Ayah ibuku adalah manusia karier, tak banyak waktu yang mereka sisihkan untuk bersamaku, mereka seringkali berangkat kerja dari pagi, ketika aku belum sempat membuka mata dan pulang ketika aku telah tidur terlelap. Terkadang tak ada istilah libur dalam kamus mereka, sabtu sama seperti jumat, dan minggu itu sudah senin bagi mereka.
Tapi aku tidak sampai hati membenci mereka karena merasa kurang waktu bersama mereka. Aku tahu mereka bekerja keras demi kebaikanku juga, walau pun aku kurang suka ketika mereka membelikan apapun yang kuinginkan sebagai penebus rasa bersalah mereka karena tidak selalu ada untukku. Aku juga sadar, di luar sana banyak anak kurang beruntung secara ekonomi. Jika aku mengeluh atas keadaanku ini, mereka pasti akan kompak mengutukku karena tidak bersyukur.
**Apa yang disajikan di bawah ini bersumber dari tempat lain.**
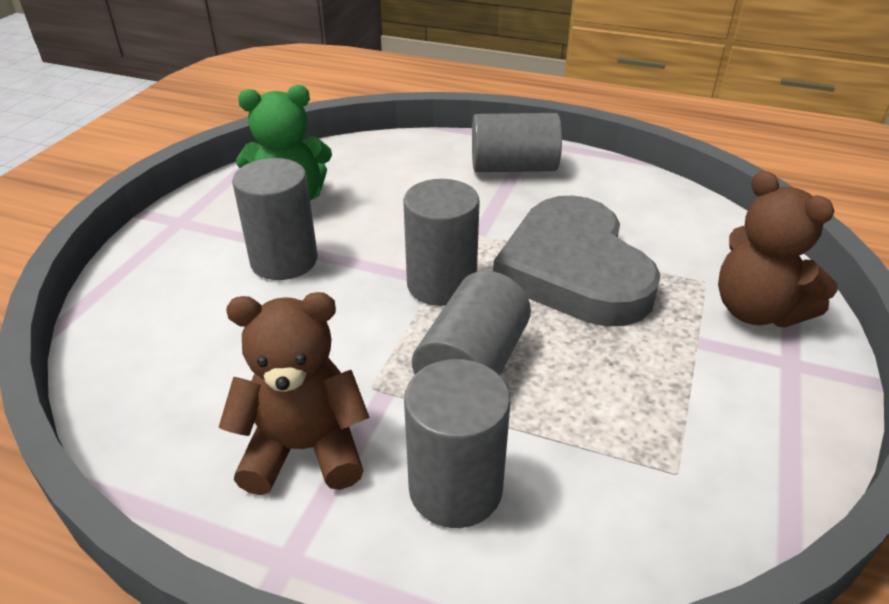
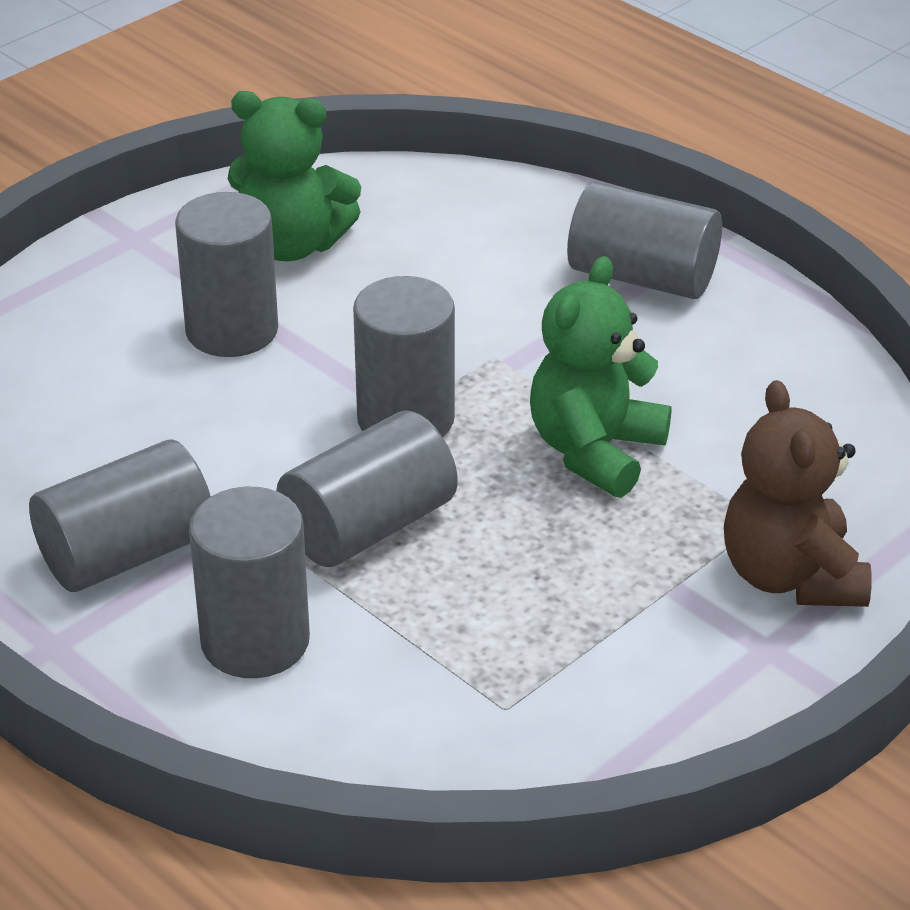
camera: 25 degrees right, 0 degrees up
brown teddy bear [218,292,370,495] -> grey cylinder [29,439,211,592]
grey heart [493,196,661,327] -> green teddy bear [530,256,671,498]

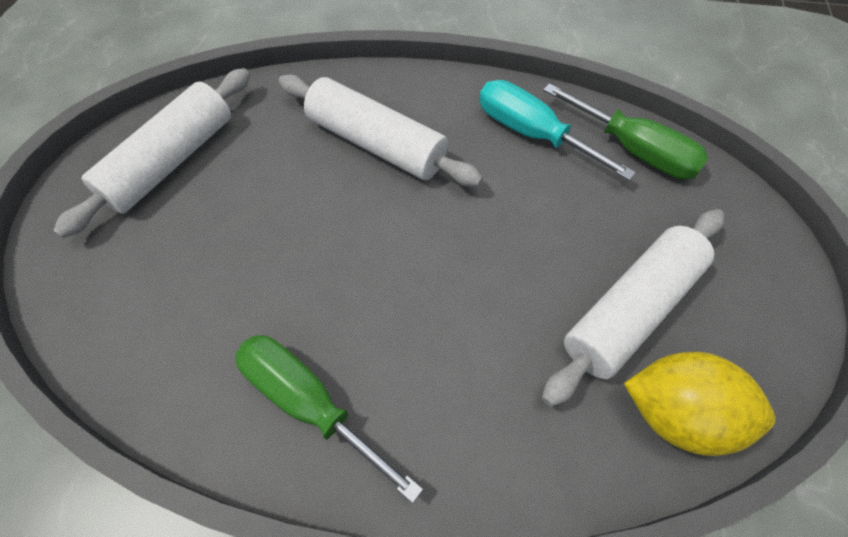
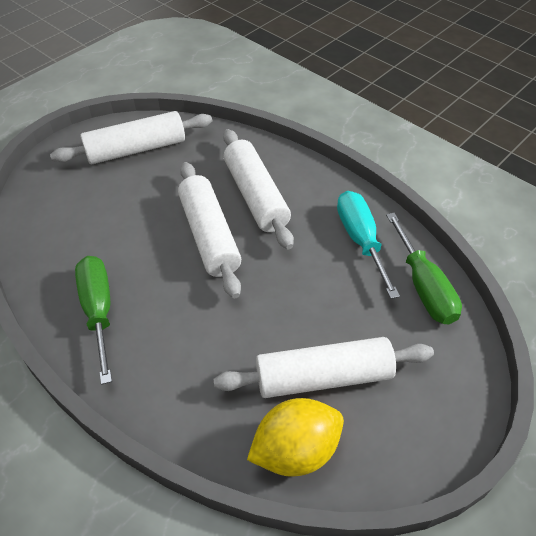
camera: 35 degrees right, 10 degrees down
yellow lemon [624,352,775,456] -> yellow lemon turned 75 degrees counterclockwise [247,398,344,477]
none -> white rolling pin [178,162,241,298]

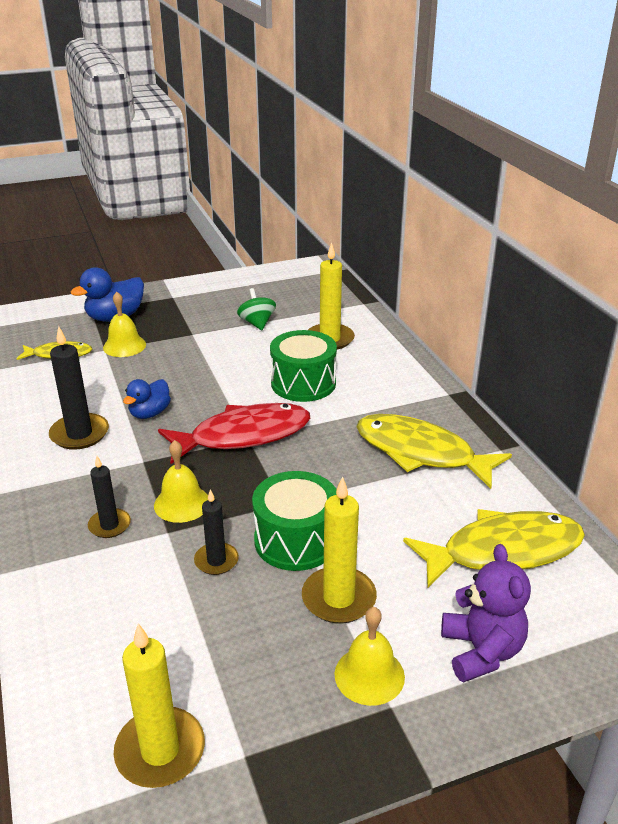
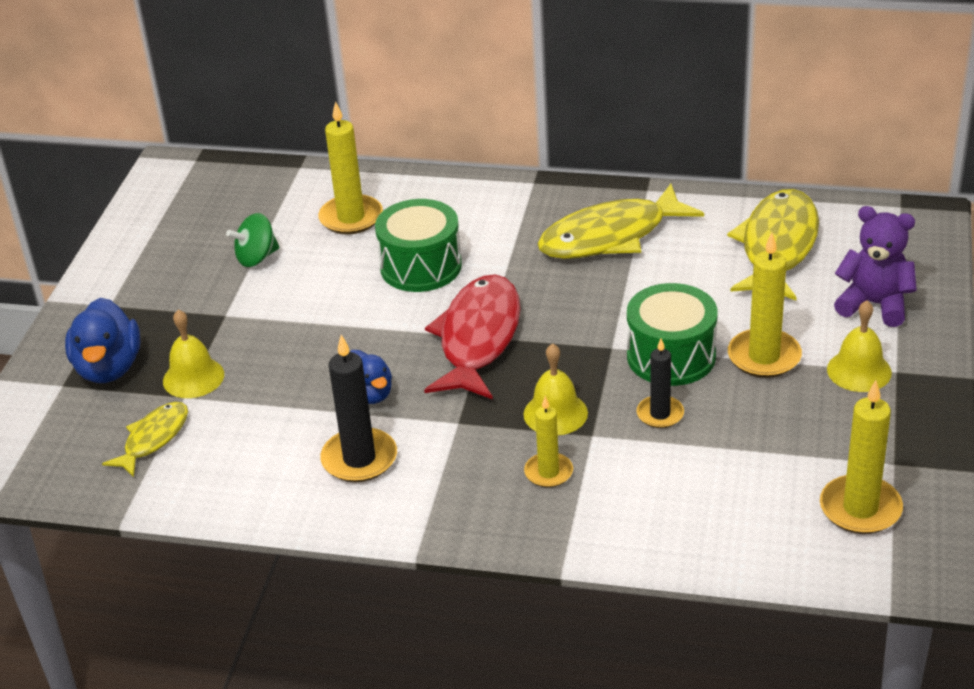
camera: 55 degrees left, 5 degrees up
black candle [88,456,131,538] -> yellow candle [524,396,573,488]
green spinning top [237,288,276,330] -> green spinning top turned 45 degrees counterclockwise [226,213,279,267]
Teman-teman bisa saja jadi oase atas haus kasih sayang ini. Tapi aku merasa mereka palsu, teman laki-laki tidak benar-benar tulus ingin menjadi sahabat, umumnya mereka kagum pada kecantikanku dan ingin memilikiku, menjadikanku semacam piala tanda keberhasilan ego kelaki-lakian mereka.Â
Jika kau bisa berpacaran dengan Hana, maka kau akan dihormati dan disanjung oleh laki-laki lain. Teman perempuan pun setali tiga uang, motif mereka sama saja, prestis. Atau justru lebih banyak yang sebenarnya dalam hati mereka iri dan benci terhadapku, mereka menginginkan apa yang kumiliki.
Mungkin hanya sahabat yang bisa jadi penghiburku, pelipur lara dari rasa kesepian yang kurasakan. Bersama mereka aku merasakan kasih sayang keluarga yang jarang kudapat. Aku hanya punya dua orang yang kuanggap sahabat selama ini. Tapi ketika kami berpisah dan pulang ke rumah masing-masing, rasa kesepian itu kembali datang. Rasa kosong itu tidak pernah benar-benar hilang. Untuk sesaat aku merasa dialah yang mampu mengisi kekosongan itu, tapi sampai kapan?